To do:
a. Please list every attorney named in the court opinion excerpt as appearing for a party, whether arguing or on the brief.
b. Duplicate the court opinion excerpt starting with "In the state" and going on through "unappropriated public domain.".
c. On what date was the case in the court opinion excerpt decided?

╭─ Page excerpt

Supreme Court of United States.

Argued December 5, 1905.
Decided April 2, 1906.
ERROR TO THE SUPREME COURT OF THE STATE OF COLORADO.

*187 Mr. William C. Prentiss, with whom Mr. Charles F. Potter and Mr. Horace F. Clark were on the brief, for Brown, plaintiff in error in Nos. 97 and 99, and defendant in error in No. 98.

Mr. Charles C. Butler, with whom Mr. J.C. Helm was on the brief, for Gurney, defendant in error in No. 97, submitted.

*189 MR. CHIEF JUSTICE FULLER, after making the foregoing statement, delivered the opinion of the court.

The question in these cases, which was intended to be, and was, passed upon, is when, in respect of the three locations, did the premises in controversy become subject to location?

In the state Supreme Court, counsel for Brown contended that the judgments below must be affirmed because the agreed facts failed to identify the premises in dispute as part of the Kohnyo claim; did not establish the validity of that location; and did not affirmatively show that the premises, when located *190 as the Scorpion, were not part of the unappropriated public domain.

But the Supreme Court applied the rule that where the existence of certain facts is assumed in the trial court and the trial proceeds, without objection, on that assumption, and the case is decided in reliance thereon, neither party will be heard in the court of review to question there for the first time the existence of the facts, and especially not where the alleged omissions might have been supplied if called to the attention of the trial court. And properly applied it, for the identity of the ground in controversy and the validity of the original Kohnyo location were conceded by both parties; and, indeed, counsel really does not deny them as matters of fact but simply objects that the stipulation did not include them. Moreover, we think the stipulation and exhibits attached containing the various proceedings before the Commissioner of the General Land Office and the Secretary of the Interior establish the validity of the Kohnyo location. According to that record, the Kohnyo claim had passed to final entry; this entry had been recognized by the Commissioner of the General Land Office and the Secretary; the question litigated in the Land Department for something like three years, as to the knowledge of the placer applicant at the time of his application for patent of the existence of the Kohnyo vein in the placer ground, had been decided adversely to the Kohnyo claim; the Kohnyo claimant had thereupon accepted this decision, acquiesced therein, and availed himself of the privilege extended by the Commissioner's decision of May 28, 1895, and elected to retain the northerly tract of the Kohnyo claim, which amounted to a relinquishment of the southerly tract, and the entry as to that tract was thereafter formally cancelled.

╰─
╭─ Source material

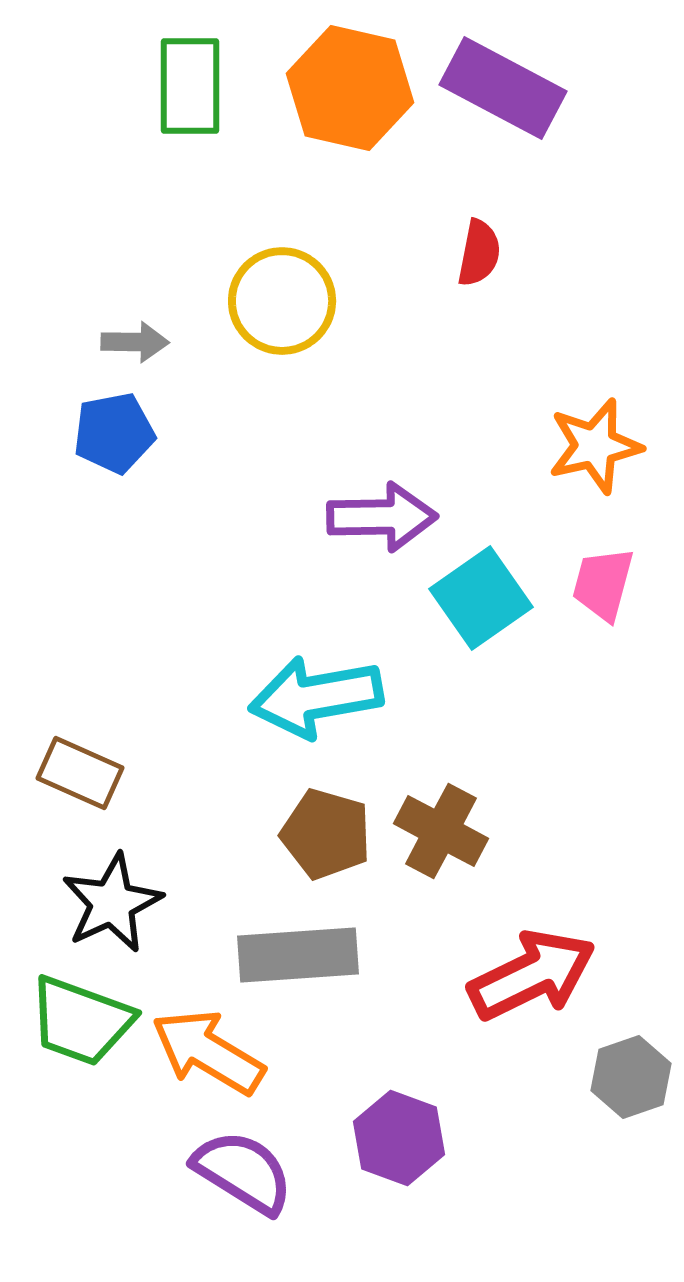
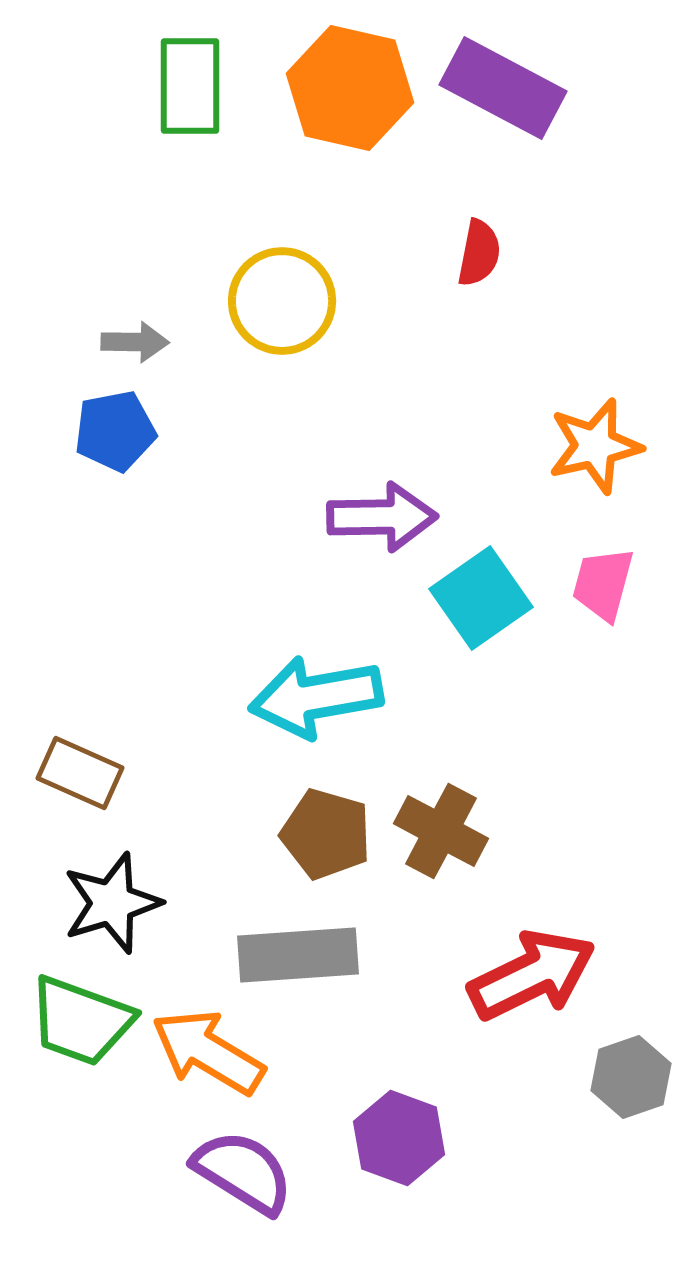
blue pentagon: moved 1 px right, 2 px up
black star: rotated 8 degrees clockwise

╰─

Problem solutions:
a. William C. Prentiss, Charles F. Potter, Horace F. Clark, Charles C. Butler, J.C. Helm

b.
In the state Supreme Court, counsel for Brown contended that the judgments below must be affirmed because the agreed facts failed to identify the premises in dispute as part of the Kohnyo claim; did not establish the validity of that location; and did not affirmatively show that the premises, when located *190 as the Scorpion, were not part of the unappropriated public domain.

c. April 2, 1906.